Input Block Start

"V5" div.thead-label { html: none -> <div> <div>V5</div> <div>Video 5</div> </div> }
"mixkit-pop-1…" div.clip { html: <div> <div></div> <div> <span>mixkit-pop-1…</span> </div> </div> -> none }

Input Block End
Input Block Start

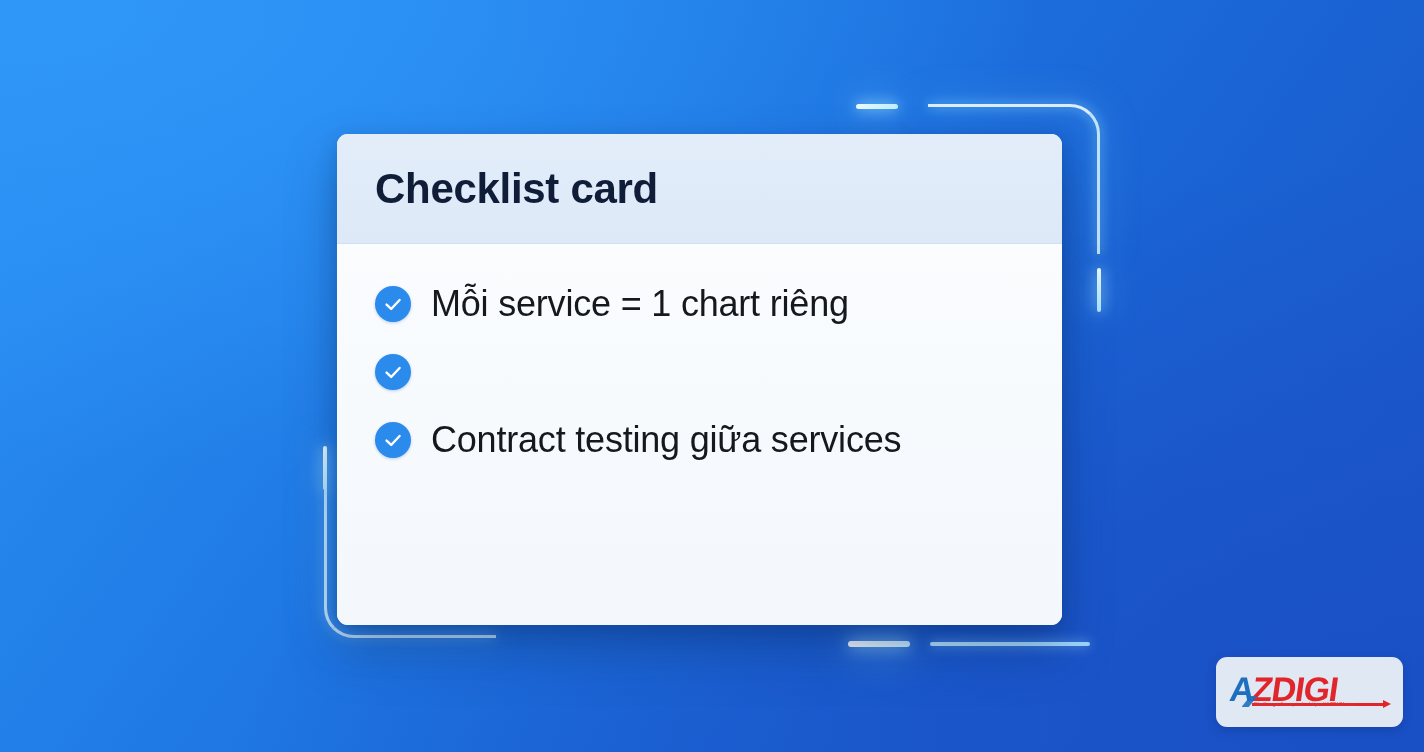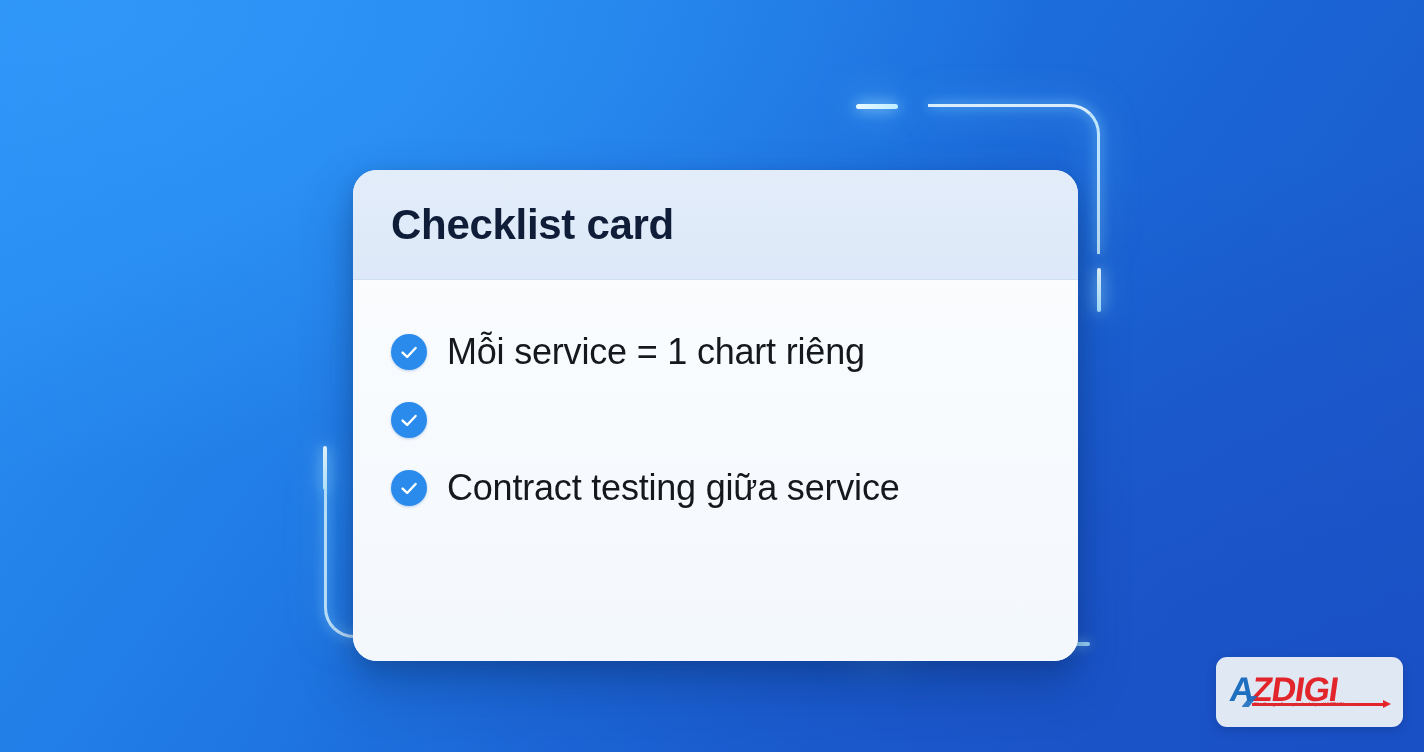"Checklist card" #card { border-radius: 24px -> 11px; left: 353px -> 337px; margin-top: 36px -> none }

Input Block End
Input Block Start

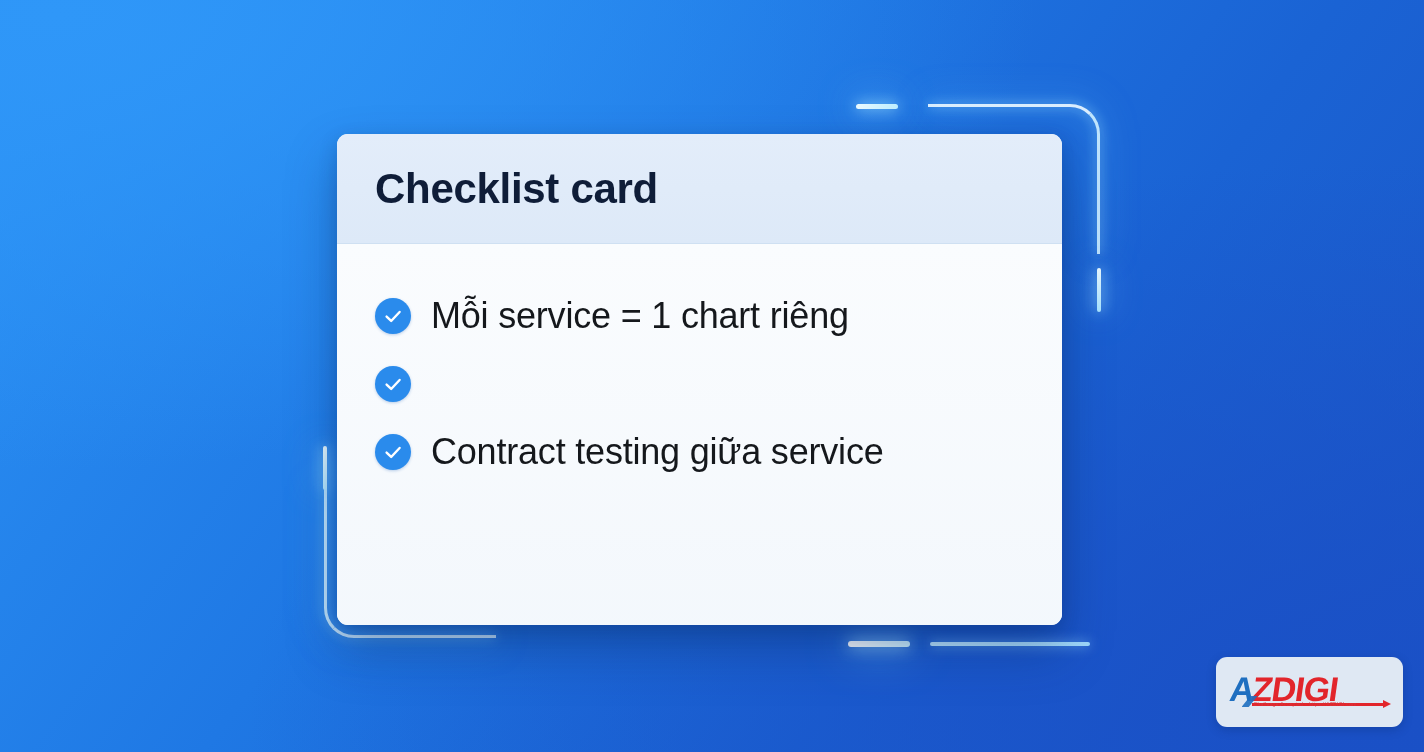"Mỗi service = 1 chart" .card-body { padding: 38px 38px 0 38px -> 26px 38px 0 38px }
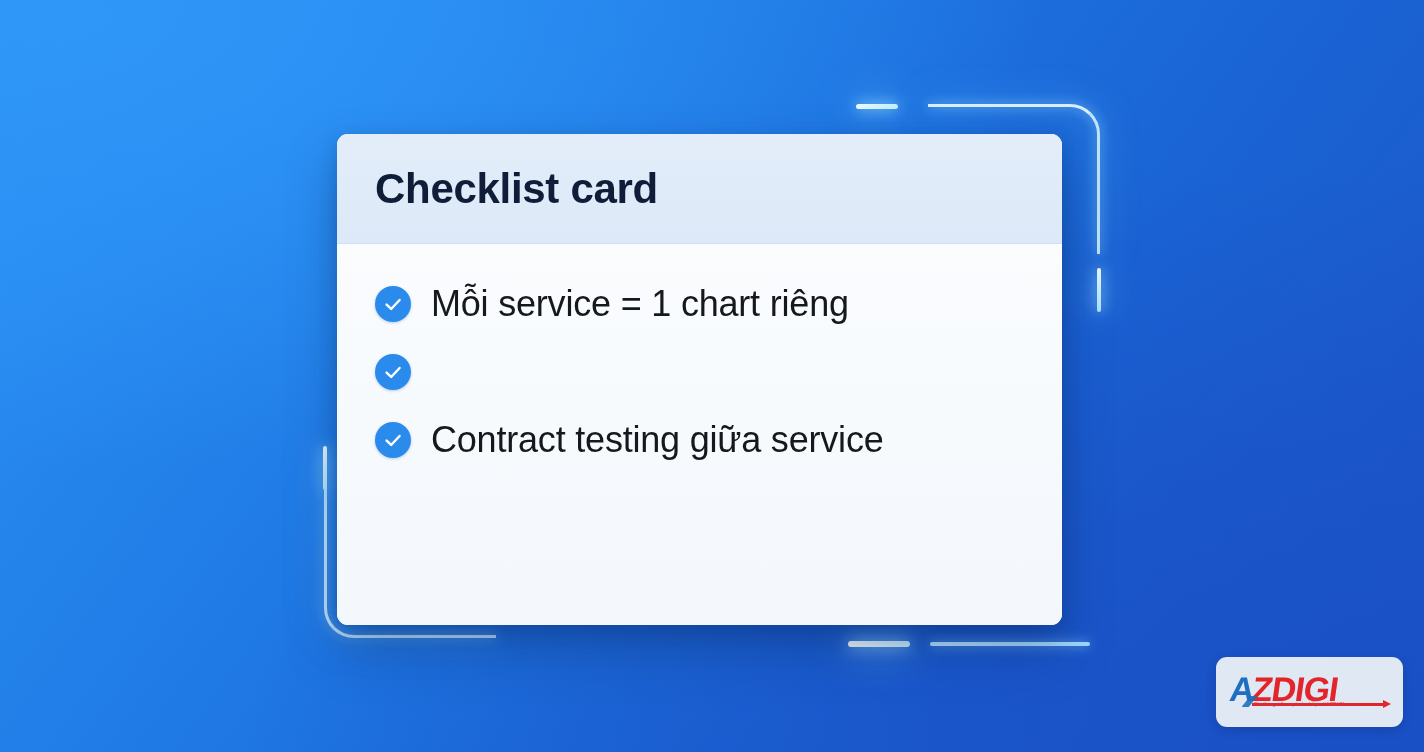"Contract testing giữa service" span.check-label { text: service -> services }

Input Block End

▶ What needs to be done
Above are the records. Print exactly, and only, the lines from the line with "html: none ->" to the line with "html: <div> <div></div>", both inclusive.

▶ Answer to this exercise
"V5" div.thead-label { html: none -> <div> <div>V5</div> <div>Video 5</div> </div> }
"mixkit-pop-1…" div.clip { html: <div> <div></div> <div> <span>mixkit-pop-1…</span> </div> </div> -> none }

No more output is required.